*** EXTRACTED ENTRIES ***

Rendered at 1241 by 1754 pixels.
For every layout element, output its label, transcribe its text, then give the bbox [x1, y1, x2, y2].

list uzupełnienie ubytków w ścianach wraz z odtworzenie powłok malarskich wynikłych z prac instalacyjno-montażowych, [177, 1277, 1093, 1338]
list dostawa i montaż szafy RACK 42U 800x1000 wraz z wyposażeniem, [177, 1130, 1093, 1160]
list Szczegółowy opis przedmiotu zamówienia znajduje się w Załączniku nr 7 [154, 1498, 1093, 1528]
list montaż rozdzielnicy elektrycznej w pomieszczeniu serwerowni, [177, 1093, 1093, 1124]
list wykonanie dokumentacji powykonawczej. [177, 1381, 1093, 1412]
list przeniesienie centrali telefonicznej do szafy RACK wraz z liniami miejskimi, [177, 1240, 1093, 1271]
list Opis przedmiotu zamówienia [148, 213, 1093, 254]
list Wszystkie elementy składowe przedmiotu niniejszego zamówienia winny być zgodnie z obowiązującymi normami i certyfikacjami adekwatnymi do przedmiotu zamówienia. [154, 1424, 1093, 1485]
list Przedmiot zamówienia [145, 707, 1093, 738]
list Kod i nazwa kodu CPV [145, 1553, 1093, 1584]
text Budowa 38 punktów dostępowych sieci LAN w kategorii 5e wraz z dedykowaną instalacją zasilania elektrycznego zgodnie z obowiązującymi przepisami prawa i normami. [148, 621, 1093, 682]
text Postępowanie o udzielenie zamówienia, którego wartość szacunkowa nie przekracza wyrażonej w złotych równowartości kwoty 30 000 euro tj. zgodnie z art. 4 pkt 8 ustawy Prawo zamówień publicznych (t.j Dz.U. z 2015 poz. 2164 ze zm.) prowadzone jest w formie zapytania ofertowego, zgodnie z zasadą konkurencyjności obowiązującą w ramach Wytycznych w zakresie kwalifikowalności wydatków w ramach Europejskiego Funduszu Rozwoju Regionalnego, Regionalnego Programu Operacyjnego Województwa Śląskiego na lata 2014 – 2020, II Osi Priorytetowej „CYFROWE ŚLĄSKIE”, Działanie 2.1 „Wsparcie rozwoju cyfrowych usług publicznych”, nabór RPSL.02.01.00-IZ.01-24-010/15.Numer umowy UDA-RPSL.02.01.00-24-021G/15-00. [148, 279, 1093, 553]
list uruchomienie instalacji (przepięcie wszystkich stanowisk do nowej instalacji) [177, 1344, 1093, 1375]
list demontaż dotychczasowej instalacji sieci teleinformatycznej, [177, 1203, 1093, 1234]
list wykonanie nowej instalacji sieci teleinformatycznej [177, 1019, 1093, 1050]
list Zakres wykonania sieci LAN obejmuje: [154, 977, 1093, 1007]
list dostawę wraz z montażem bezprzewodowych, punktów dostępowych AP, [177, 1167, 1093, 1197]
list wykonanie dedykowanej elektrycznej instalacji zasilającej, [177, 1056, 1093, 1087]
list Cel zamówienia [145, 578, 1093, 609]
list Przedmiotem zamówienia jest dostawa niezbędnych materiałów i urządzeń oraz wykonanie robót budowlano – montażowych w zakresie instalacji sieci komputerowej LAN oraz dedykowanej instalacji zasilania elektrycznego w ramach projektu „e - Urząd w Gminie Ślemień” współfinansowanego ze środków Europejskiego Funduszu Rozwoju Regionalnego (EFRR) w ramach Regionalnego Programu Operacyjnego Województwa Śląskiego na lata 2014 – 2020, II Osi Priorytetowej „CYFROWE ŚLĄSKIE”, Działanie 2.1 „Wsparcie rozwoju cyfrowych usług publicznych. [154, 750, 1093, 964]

***

TASK TO CARRY OUT - Could you transcribe every entry exactly, without altering anything?

ANSWER FOR THE TASK -
Rendered at 1241 by 1754 pixels.
For every layout element, output its label, transcribe its text, then give the bbox [x1, y1, x2, y2].

list uzupełnienie ubytków w ścianach wraz z odtworzenie powłok malarskich wynikłych z prac instalacyjno-montażowych, [177, 1277, 1093, 1338]
list dostawa i montaż szafy RACK 42U 800x1000 wraz z wyposażeniem, [177, 1130, 1093, 1160]
list Szczegółowy opis przedmiotu zamówienia znajduje się w Załączniku nr 7 [154, 1498, 1093, 1528]
list montaż rozdzielnicy elektrycznej w pomieszczeniu serwerowni, [177, 1093, 1093, 1124]
list wykonanie dokumentacji powykonawczej. [177, 1381, 1093, 1412]
list przeniesienie centrali telefonicznej do szafy RACK wraz z liniami miejskimi, [177, 1240, 1093, 1271]
list Opis przedmiotu zamówienia [148, 213, 1093, 254]
list Wszystkie elementy składowe przedmiotu niniejszego zamówienia winny być zgodnie z obowiązującymi normami i certyfikacjami adekwatnymi do przedmiotu zamówienia. [154, 1424, 1093, 1485]
list Przedmiot zamówienia [145, 707, 1093, 738]
list Kod i nazwa kodu CPV [145, 1553, 1093, 1584]
text Budowa 38 punktów dostępowych sieci LAN w kategorii 5e wraz z dedykowaną instalacją zasilania elektrycznego zgodnie z obowiązującymi przepisami prawa i normami. [148, 621, 1093, 682]
text Postępowanie o udzielenie zamówienia, którego wartość szacunkowa nie przekracza wyrażonej w złotych równowartości kwoty 30 000 euro tj. zgodnie z art. 4 pkt 8 ustawy Prawo zamówień publicznych (t.j Dz.U. z 2015 poz. 2164 ze zm.) prowadzone jest w formie zapytania ofertowego, zgodnie z zasadą konkurencyjności obowiązującą w ramach Wytycznych w zakresie kwalifikowalności wydatków w ramach Europejskiego Funduszu Rozwoju Regionalnego, Regionalnego Programu Operacyjnego Województwa Śląskiego na lata 2014 – 2020, II Osi Priorytetowej „CYFROWE ŚLĄSKIE”, Działanie 2.1 „Wsparcie rozwoju cyfrowych usług publicznych”, nabór RPSL.02.01.00-IZ.01-24-010/15.Numer umowy UDA-RPSL.02.01.00-24-021G/15-00. [148, 279, 1093, 553]
list uruchomienie instalacji (przepięcie wszystkich stanowisk do nowej instalacji) [177, 1344, 1093, 1375]
list demontaż dotychczasowej instalacji sieci teleinformatycznej, [177, 1203, 1093, 1234]
list wykonanie nowej instalacji sieci teleinformatycznej [177, 1019, 1093, 1050]
list Zakres wykonania sieci LAN obejmuje: [154, 977, 1093, 1007]
list dostawę wraz z montażem bezprzewodowych, punktów dostępowych AP, [177, 1167, 1093, 1197]
list wykonanie dedykowanej elektrycznej instalacji zasilającej, [177, 1056, 1093, 1087]
list Cel zamówienia [145, 578, 1093, 609]
list Przedmiotem zamówienia jest dostawa niezbędnych materiałów i urządzeń oraz wykonanie robót budowlano – montażowych w zakresie instalacji sieci komputerowej LAN oraz dedykowanej instalacji zasilania elektrycznego w ramach projektu „e - Urząd w Gminie Ślemień” współfinansowanego ze środków Europejskiego Funduszu Rozwoju Regionalnego (EFRR) w ramach Regionalnego Programu Operacyjnego Województwa Śląskiego na lata 2014 – 2020, II Osi Priorytetowej „CYFROWE ŚLĄSKIE”, Działanie 2.1 „Wsparcie rozwoju cyfrowych usług publicznych. [154, 750, 1093, 964]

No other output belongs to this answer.